Work on the construction of the vast executioner’s block proceeded day and night. By July the first transports were already on their way to Treblinka from Warsaw and Czestochowa. People were told that they were being taken to the Ukraine, to work on farms there; they were allowed to take food and twenty kilo-grams of luggage. In many cases the Germans forced their victims to buy train tickets for the station of “Ober-Majdan”, a code word for Treblinka. Rumours about Treblinka had quickly spread through the whole of Poland, and so the S.S. had to stop using the name when they were herding people on to the transports. Nevertheless, people were treated in such a way as to be left with little doubt about what lay in store for them. At least 150 people, but more often 180 to 200, were crowded into each freight wagon. Throughout the journey, which sometimes lasted two or three days, they were given nothing to drink. People’s thirst was so terrible that they would drink their own urine. The guards would offer a mouthful of water for a hundred zloty, but they usually just pocketed the money. People were packed so tightly together that sometimes they only had room to stand. In each wagon, especially during the stifling days of summer, a number of the old or those with weak hearts would die. Since the doors were kept shut throughout the journey, the corpses would begin to decompose, poisoning the air inside. And someone had only to light a match during the night for guards to start shooting through the walls. A barber by the name of Abram Kon states that in his wagon alone five people died as a result of such incidents, and a large number of people were wounded.

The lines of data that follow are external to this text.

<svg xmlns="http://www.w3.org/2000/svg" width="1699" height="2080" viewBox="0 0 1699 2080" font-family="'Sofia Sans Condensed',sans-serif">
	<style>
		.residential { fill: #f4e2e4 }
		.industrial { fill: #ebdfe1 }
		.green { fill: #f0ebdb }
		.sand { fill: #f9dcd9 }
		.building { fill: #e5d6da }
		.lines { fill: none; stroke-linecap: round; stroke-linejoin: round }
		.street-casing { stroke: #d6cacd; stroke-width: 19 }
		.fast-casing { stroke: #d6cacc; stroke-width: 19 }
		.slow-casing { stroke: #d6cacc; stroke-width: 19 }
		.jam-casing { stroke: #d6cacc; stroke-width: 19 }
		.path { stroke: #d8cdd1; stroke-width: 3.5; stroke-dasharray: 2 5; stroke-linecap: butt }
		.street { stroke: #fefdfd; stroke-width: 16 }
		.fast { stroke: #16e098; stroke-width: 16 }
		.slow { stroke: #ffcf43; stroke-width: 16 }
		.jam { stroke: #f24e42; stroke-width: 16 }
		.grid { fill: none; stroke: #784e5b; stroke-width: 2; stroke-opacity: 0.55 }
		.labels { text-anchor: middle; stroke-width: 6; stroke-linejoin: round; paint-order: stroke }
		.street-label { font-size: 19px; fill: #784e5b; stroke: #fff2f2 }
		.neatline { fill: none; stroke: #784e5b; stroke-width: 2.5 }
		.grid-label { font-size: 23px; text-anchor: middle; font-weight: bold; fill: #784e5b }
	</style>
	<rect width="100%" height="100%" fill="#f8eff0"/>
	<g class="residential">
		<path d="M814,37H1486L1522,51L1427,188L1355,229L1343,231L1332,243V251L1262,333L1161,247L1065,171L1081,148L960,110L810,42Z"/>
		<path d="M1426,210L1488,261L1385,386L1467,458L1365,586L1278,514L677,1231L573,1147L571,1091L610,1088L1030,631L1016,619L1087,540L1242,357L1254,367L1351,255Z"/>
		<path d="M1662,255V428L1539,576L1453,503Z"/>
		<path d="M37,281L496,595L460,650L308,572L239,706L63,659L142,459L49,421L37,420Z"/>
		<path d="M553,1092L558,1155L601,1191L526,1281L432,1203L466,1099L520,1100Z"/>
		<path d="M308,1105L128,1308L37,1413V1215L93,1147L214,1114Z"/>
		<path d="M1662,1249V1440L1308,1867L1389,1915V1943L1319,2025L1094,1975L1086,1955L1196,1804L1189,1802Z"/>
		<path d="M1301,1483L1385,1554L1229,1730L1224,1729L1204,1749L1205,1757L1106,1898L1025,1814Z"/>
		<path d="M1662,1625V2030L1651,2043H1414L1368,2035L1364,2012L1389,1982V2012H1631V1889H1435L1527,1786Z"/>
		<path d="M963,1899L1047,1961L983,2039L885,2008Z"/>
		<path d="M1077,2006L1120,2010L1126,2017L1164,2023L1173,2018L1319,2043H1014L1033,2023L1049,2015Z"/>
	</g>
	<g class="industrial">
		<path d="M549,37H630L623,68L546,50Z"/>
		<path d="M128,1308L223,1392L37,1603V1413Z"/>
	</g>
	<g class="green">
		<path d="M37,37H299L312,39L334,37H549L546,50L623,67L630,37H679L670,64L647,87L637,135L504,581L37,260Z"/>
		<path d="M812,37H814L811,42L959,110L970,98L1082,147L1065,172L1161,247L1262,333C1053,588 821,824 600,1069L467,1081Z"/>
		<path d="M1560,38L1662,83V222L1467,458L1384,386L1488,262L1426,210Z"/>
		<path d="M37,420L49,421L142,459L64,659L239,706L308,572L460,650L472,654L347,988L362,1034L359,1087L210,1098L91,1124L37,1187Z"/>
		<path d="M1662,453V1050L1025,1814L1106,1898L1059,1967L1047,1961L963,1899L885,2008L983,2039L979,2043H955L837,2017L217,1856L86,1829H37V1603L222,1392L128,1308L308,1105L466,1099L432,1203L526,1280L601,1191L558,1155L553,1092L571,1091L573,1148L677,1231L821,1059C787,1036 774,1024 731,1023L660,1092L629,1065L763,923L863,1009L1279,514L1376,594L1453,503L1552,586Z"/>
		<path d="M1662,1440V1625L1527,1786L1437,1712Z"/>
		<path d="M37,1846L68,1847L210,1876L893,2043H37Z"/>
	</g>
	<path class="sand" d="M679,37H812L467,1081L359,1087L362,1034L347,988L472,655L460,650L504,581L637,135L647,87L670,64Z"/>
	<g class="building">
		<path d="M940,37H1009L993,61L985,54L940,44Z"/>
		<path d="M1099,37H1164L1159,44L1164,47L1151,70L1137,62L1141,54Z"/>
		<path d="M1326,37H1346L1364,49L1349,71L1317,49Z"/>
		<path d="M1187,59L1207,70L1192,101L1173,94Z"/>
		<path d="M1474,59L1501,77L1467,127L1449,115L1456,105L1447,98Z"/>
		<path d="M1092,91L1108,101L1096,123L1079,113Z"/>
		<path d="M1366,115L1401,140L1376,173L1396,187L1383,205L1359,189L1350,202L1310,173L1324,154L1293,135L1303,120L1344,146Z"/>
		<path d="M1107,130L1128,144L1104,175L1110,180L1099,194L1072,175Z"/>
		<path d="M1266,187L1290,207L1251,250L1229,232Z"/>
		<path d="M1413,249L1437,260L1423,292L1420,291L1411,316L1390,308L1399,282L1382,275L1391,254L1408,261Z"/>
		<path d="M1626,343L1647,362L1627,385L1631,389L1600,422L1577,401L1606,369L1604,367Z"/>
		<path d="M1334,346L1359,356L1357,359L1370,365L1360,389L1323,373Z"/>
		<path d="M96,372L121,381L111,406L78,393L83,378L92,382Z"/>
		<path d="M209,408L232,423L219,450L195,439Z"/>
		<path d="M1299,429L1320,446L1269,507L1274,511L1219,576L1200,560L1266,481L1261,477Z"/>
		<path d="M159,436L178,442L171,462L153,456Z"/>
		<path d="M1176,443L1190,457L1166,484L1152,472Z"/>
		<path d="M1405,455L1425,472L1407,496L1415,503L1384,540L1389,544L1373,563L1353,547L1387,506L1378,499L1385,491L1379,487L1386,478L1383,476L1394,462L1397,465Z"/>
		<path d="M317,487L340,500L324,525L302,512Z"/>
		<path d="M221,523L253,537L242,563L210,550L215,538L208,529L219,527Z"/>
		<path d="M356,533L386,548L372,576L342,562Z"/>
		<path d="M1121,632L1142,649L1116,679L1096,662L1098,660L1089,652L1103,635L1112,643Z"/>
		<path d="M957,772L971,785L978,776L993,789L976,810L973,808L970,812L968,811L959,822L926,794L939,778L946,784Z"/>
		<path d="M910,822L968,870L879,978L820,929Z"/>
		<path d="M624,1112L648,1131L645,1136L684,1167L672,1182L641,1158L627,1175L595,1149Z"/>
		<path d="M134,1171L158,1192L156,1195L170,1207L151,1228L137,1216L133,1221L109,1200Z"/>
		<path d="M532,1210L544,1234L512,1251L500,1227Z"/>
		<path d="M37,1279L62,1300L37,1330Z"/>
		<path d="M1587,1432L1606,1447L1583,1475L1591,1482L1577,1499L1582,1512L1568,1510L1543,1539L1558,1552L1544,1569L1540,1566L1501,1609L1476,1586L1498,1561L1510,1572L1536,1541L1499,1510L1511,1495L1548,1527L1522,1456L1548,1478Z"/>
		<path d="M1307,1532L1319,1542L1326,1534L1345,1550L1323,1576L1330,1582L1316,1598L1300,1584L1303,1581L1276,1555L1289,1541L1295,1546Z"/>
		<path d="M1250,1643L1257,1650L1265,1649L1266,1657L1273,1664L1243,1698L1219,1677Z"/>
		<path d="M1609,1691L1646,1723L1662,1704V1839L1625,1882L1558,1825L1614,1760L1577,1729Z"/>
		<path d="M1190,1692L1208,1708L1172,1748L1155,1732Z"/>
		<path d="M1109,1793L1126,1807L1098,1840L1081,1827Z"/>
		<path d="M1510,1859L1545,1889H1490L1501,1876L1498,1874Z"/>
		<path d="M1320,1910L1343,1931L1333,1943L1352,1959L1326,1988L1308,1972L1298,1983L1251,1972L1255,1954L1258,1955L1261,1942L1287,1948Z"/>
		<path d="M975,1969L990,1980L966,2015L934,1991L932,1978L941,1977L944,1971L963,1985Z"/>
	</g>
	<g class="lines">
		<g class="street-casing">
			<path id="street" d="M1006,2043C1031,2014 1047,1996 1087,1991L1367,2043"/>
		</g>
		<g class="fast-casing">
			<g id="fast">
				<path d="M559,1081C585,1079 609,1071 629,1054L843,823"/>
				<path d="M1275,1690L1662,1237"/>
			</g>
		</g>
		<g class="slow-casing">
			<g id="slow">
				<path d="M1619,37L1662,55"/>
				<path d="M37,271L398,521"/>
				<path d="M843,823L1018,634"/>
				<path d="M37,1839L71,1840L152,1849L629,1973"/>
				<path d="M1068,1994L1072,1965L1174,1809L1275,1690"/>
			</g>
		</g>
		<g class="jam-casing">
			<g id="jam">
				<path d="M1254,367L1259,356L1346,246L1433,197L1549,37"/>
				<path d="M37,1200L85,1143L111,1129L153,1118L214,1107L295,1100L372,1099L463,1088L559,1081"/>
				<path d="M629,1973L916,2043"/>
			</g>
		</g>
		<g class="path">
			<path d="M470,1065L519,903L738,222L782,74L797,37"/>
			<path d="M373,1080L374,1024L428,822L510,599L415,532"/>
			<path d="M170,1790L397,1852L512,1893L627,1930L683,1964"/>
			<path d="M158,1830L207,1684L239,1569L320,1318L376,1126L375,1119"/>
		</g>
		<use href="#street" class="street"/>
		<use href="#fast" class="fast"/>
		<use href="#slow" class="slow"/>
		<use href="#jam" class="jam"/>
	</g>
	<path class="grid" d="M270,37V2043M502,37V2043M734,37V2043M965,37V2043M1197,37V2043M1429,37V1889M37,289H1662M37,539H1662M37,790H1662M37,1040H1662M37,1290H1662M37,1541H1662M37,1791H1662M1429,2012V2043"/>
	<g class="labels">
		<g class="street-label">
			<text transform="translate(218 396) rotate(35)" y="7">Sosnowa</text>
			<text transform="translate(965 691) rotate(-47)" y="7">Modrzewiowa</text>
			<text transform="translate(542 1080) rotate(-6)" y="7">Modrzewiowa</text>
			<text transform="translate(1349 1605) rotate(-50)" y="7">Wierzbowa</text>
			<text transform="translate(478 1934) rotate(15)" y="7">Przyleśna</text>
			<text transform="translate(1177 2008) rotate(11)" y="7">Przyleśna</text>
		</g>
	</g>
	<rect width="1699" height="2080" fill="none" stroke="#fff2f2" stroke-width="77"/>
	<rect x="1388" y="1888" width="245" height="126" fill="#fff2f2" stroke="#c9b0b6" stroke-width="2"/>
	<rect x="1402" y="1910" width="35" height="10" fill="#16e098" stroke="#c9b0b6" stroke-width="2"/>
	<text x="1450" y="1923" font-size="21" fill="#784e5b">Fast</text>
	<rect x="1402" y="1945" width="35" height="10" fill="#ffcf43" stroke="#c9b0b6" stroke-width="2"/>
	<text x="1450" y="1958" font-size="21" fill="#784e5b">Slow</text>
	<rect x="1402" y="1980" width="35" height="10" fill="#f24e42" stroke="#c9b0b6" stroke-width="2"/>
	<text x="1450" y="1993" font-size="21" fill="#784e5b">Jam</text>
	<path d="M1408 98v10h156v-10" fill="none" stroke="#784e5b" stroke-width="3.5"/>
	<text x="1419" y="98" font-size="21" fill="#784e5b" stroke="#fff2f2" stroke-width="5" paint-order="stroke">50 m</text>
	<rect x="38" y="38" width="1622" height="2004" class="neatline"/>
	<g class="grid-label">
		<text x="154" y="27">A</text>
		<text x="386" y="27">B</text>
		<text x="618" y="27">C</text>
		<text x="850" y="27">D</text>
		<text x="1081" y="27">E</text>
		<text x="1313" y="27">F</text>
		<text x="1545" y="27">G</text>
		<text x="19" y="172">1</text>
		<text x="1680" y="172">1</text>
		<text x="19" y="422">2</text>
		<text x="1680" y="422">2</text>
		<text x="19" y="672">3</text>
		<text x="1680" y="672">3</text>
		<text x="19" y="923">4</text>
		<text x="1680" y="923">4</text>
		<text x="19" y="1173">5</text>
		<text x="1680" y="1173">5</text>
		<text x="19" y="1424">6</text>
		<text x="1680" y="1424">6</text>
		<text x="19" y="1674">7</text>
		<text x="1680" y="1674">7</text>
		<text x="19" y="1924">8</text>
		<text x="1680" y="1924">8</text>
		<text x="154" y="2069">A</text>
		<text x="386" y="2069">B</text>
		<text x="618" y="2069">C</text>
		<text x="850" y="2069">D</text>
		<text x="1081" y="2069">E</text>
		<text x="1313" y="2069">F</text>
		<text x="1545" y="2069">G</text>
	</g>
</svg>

The conditions on the trains arriving from Western Europe were very different. The people in these trains had never heard of Treblinka, and they believed until the last minute that they were being taken somewhere to work. The Germans told them charming stories of the pleasures and comforts of the new life awaiting them once they had been resettled. Some trains brought people who were convinced that they were being taken to a neutral country; they had, after all, paid the German authorities large sums of money for the necessary visas.
Once a train arrived in Treblinka bringing citizens of Canada, America and Australia who had been stranded in Western Europe and Poland when the war broke out. After prolonged negotiations and the payment of huge bribes, they were allowed to travel to neutral countries. All the trains from Western Europe were without guards; they had the usual staff, along with sleeping and dining cars. The passengers brought large trunks and cases, as well as ample supplies of food. When trains stopped at stations, children would run out and ask how much further it was to Ober-Majdan.
There were a few transports of Gypsies from Bessarabia and elsewhere. There were also a number of transports of young Polish workers and peasants who had taken part in uprisings or joined partisan units.
It is hard to say which is the more terrible: to go to your death in agony, knowing that the end is near, or to be glancing unsus-pectingly out of the window of a comfortable coach just as someone from Treblinka village is phoning the camp with details of your recently arrived train and the number of people on it.
In order to maintain until the very end the deception of the Western European passengers, the railhead at the death camp was got up to look like an ordinary railway station. On the platform where a batch of twenty carriages was being unloaded stood what seemed like a station building with a ticket office, a left-luggage office and a restaurant. There were arrows everywhere, with signs reading “To Białystok”, “To Baranowicze”, “To Wojkowice”, etc. An orchestra played in the station building to greet the new arrivals, and the musicians were well dressed. A station guard in railway uniform collected tickets and let the passengers through on to a large square.